Community-Acquired Pneumonia in Elderly Patient

Table of Contents

Dianne Steinberg is a 69-year-old female whose past medical history includes chronic obstructive pulmonary disease (COPD) and hypertension. The patient’s complaints are productive cough, fever, and breathing difficulties, which are known as dyspnea. It is essential to provide the list of differential diagnoses for the patient, determine the final diagnosis, and discuss specific findings regarding the lungs’ normal and abnormal state.

Appropriate Differential Diagnoses and Reasons

For Dianne, the list of differential diagnoses includes community-acquired pneumonia, influenza, tuberculosis, and bronchitis. The symptoms of community-acquired pneumonia include cough with yellowish mucous, fever, and dyspnea. The symptoms of the flu also include cough and fever. However, cough is usually non-productive. Tuberculosis is characterized by a cough, which can be observed for several days and even weeks. Fever is also one of the symptoms typical of acute forms of the disease (Musher & Thorner, 2014; Prina, Ranzani, & Torres, 2015). Bronchitis is one more possible diagnosis that is appropriate for the case because its symptoms include a cough that can last several days or weeks. This cough is usually productive (Musher & Thorner, 2014). This disease is also associated with a high temperature or fever.

Final Diagnosis

The final diagnosis for the discussed case is community-acquired pneumonia. In spite of the fact that the described symptoms and the patient’s complaints can be associated with many different diseases observed in persons with a past medical history of COPD, the assessment data indicate that the final diagnosis is community-acquired pneumonia. The following assessment findings are observed: the patient’s temperature is 100.1 F (oral), which is typical of fever; the respiratory rate is 22 beats per minute that is high for adults and typical of tachypnea; there is an increased tactile fremitus. Furthermore, there is crackling in the patient’s right lung, and rhonchi are heard in the left lung. Moreover, the left shift for leukocytosis is characteristic of infectious pneumonia. Finally, the diagnosis is supported by the results of the chest X-ray test, which indicates the pulmonary infiltrate in the patient’s lungs.

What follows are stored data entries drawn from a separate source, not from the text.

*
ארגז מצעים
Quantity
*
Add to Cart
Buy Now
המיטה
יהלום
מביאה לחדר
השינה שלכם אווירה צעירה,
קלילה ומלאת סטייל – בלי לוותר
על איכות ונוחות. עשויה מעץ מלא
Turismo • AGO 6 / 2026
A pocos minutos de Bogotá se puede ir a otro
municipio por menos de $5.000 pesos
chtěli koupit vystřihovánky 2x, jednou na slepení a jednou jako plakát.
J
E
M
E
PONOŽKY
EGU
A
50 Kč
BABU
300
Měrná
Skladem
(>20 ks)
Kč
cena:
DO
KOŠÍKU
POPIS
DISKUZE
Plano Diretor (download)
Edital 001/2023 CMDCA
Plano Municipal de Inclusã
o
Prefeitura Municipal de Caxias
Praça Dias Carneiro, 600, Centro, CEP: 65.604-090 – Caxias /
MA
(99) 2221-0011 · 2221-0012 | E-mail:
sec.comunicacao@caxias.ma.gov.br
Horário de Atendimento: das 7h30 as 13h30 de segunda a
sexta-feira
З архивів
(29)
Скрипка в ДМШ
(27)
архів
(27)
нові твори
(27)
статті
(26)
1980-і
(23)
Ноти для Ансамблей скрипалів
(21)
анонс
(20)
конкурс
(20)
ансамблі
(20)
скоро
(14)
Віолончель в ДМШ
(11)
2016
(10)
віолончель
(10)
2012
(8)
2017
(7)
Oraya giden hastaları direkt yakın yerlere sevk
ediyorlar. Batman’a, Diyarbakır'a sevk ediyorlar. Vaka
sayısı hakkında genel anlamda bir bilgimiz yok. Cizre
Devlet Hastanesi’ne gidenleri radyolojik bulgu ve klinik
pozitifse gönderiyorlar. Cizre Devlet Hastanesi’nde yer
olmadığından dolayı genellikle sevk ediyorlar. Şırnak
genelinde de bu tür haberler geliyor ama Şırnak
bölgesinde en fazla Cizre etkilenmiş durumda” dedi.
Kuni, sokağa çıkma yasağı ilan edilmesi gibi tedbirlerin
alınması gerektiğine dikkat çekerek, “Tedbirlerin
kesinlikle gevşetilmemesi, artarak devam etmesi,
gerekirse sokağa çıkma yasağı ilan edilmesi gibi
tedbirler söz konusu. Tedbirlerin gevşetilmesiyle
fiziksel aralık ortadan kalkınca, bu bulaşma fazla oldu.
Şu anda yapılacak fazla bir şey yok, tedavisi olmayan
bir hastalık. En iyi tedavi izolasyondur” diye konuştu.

Findings Regarding the Lungs

While speaking about normal and abnormal findings associated with the auscultation assessment for the lungs, it is essential to note that normal sounds include bronchial and vesicular breath sounds. Strange sounds include wheezes and crackles (Wunderink & Waterer, 2014). In this case, the auscultation assessment indicates wheezes in the left lung and crackles in the right lung. Palpation shows the typical findings for the thorax. Thus, the patient is non-tender to the palpation of the thorax (Prina et al., 2015; Wunderink & Waterer, 2014). However, the abnormal findings related to the palpation assessment of the patient include the increased tactile fremitus while repeating the phrase “ninety-nine.” The areas with the increased fremitus indicate the areas with the higher tissue density typical of pneumonia. The percussion technique helps determine the areas where the lungs are well-aerated, and they are resonant (standard), as well as the areas where dullness can be observed (abnormal) (Musher & Thorner, 2014). In this case, dullness to percussion is heard in the right middle and lower parts of the hemithorax.


The assessment of the patient provides the reasons to state that the final diagnosis is community-acquired pneumonia. The conclusion is based on the laboratory results. Much attention is also paid to the assessment of the patient with the help of auscultation, palpation, and percussion techniques.


Musher, D. M., & Thorner, A. R. (2014). Community-acquired pneumonia. New England Journal of Medicine, 371(17), 1619-1628.

Prina, E., Ranzani, O. T., & Torres, A. (2015). Community-acquired pneumonia. The Lancet, 386(9998), 1097-1108.

Wunderink, R. G., & Waterer, G. W. (2014). Community-acquired pneumonia. New England Journal of Medicine, 370(6), 543-551.